И когда Иоханнес благодарно кивнул в ответ, мужчина подсел к нему.
— У нашей Карин сегодня день рождения, — сказал мужчина и поднял бокал. — Выпьем за здоровье бедняжки. — И тут Иоханнес увидел, что они сидят вдвоем в пустом кафе, затем он взглянул на стол и обнаружил, что бокалы пусты. Он не понимал, что произошло, и подумал, уж не заснул ли он между делом, и, чтобы внести ясность, спросил мужчину, почему он пьет за здоровье какой-то Карин, которой нет.
Мужчина посмотрел на поднятый на уровень глаз пустой бокал, в узорах которого играли лучи вечернего солнца и, с некоторой долей чванливой самоуверенности, произнес:
— Не волнуйтесь, всему свое время.
Иоханнес съел пирожки, выпил кофе и уже решил было встать, как вдруг распахнулась дверь и в кафе ввалилась ватага людей. Они с поразительной быстротой подтащили к их столу остальные столики, составили вместе и уселись по обе стороны длинного стола. «Вот это и есть Карин», — многозначительно сказал мужчина; Иоханнес, который еще не оправился от испуга, взглянул в указанном направлении: на стуле, украшенном бумажными цветами, задумчиво и невозмутимо попыхивая сигаретой, восседала какая-то усохшая женщина с крашеными волосами. Подле нее сидели люди с подобострастными и скучающими лицами и через полуметровые соломинки цедили какую-то жидкость. Воцарилась странная тишина, и слышно было, как вокруг люстры, напоминающей по форме чашу, кружатся бабочки. Пелена сигаретного дыма, подобно тонкой кружевной завесе, гасила скупые солнечные лучи, пробивавшиеся меж окрестных домов к окну. Кто-то уронил стеклянный бокал, но ни один из сидевших этого не услышал. В дверь вошли двое старичков: женщина в зеленом пальто и лысый мужчина, державший в руке рваную авоську.
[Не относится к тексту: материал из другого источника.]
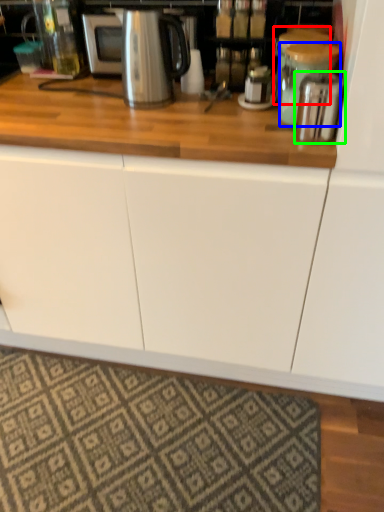
Question: Which object is positioned farthest from appliance (highlighted by a red box)? Select from appliance (highlighted by a blue box) and appliance (highlighted by a green box).

Choices:
 (A) appliance
 (B) appliance

Answer: (B)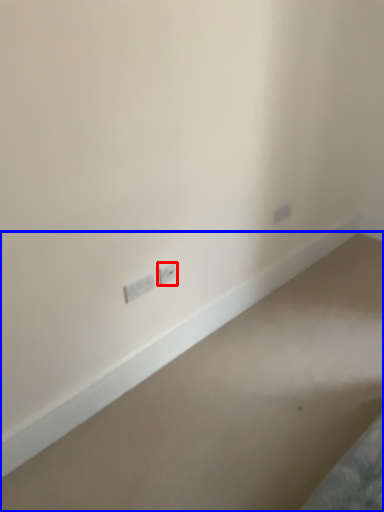
Question: Which of the following is the closest to the observer, power plugs and sockets (highlighted by a red box) or concrete (highlighted by a blue box)?

Choices:
 (A) power plugs and sockets
 (B) concrete

Answer: (B)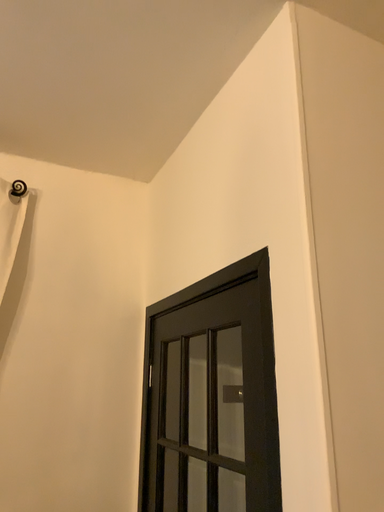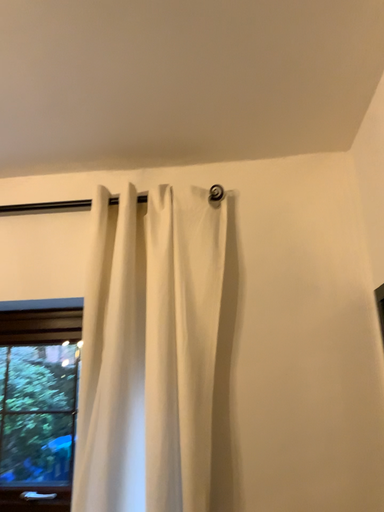
Question: How did the camera likely rotate when shooting the video?

Choices:
 (A) rotated right
 (B) rotated left

Answer: (B)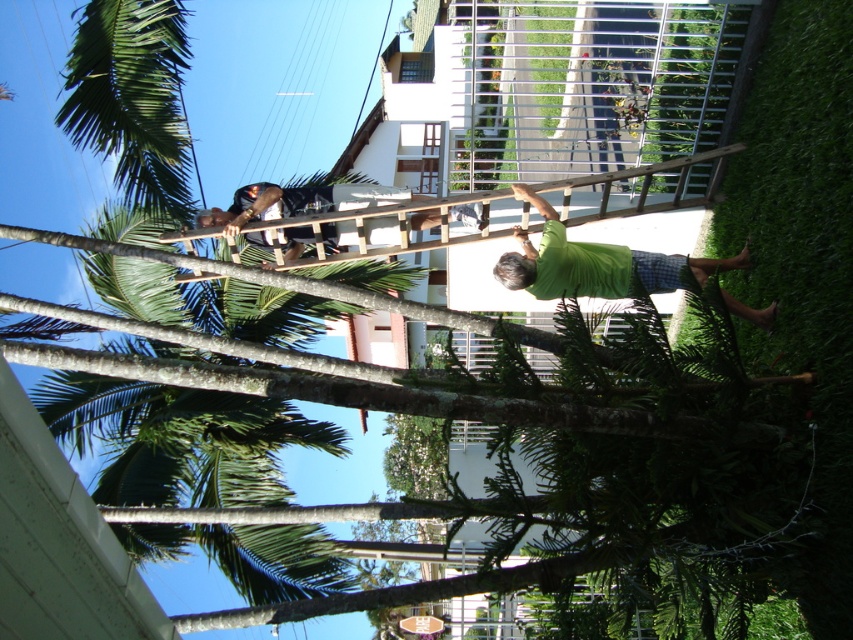
Question: Can you confirm if green matte shirt at lower right is positioned below wooden ladder at upper center?

Choices:
 (A) yes
 (B) no

Answer: (A)

Question: Is green matte shirt at lower right to the right of wooden ladder at upper center from the viewer's perspective?

Choices:
 (A) no
 (B) yes

Answer: (B)

Question: Is green matte shirt at lower right positioned before wooden ladder at upper center?

Choices:
 (A) yes
 (B) no

Answer: (A)

Question: Among these points, which one is farthest from the camera?

Choices:
 (A) (758, 310)
 (B) (415, 225)

Answer: (B)

Question: Which of the following is the farthest from the observer?

Choices:
 (A) wooden ladder at upper center
 (B) green matte shirt at lower right

Answer: (A)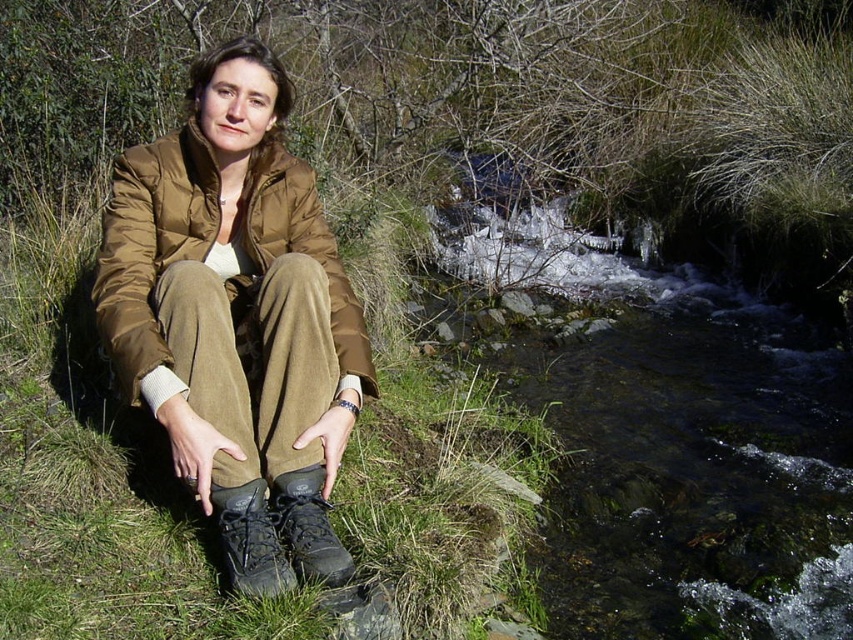
Between point (276, 561) and point (311, 520), which one is positioned in front?

Point (276, 561) is in front.

Is point (213, 488) positioned before point (334, 570)?

No, it is not.

You are a GUI agent. You are given a task and a screenshot of the screen. Output one action in this format:
    pyautogui.click(x=<x>, y=<y>)
    Task: Click on the leather boot at lower center
    
    Given the screenshot: What is the action you would take?
    pyautogui.click(x=250, y=540)

This screenshot has width=853, height=640. Describe the element at coordinates (236, 320) in the screenshot. I see `matte brown jacket at center` at that location.

Who is taller, matte brown jacket at center or dark grey leather boot at lower center?

Standing taller between the two is matte brown jacket at center.

Which is in front, point (267, 380) or point (293, 500)?

Point (293, 500) is more forward.

The image size is (853, 640). I want to click on matte brown jacket at center, so click(236, 320).

Does matte brown jacket at center have a lesser height compared to khaki corduroy pants at center?

In fact, matte brown jacket at center may be taller than khaki corduroy pants at center.

Does matte brown jacket at center have a larger size compared to khaki corduroy pants at center?

Correct, matte brown jacket at center is larger in size than khaki corduroy pants at center.

Between point (271, 298) and point (262, 314), which one is positioned behind?

The point (262, 314) is behind.

Find the location of a particular element. matte brown jacket at center is located at coordinates 236,320.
Они с трудом проковыляли к столику, встали по обеим сторонам и, согнувшись над ним, начали покачиваться.
— А теперь споем! — пронзительным голосом неожиданно воскликнула Карин.
— Мы будем петь вместе с вами, — добавила она уже тише и крайне спокойно.
Старичок и старушка, которые покачивались, согнувшись над столом, выпрямились, подобно новобранцам.
«Я веселый пивовар» … — заорали все хором.
Иоханнес почувствовал, как его схватили под руки, все стали раскачиваться из стороны в сторону, взобрались на стулья, затем полезли под стол; зазвенели бокалы, мимо промчалось несколько электричек. Когда Иоханнес наконец вылез из-под стола, внезапно воцарилась тишина: к столу подошла официантка. Но тишина длилась лишь мгновение.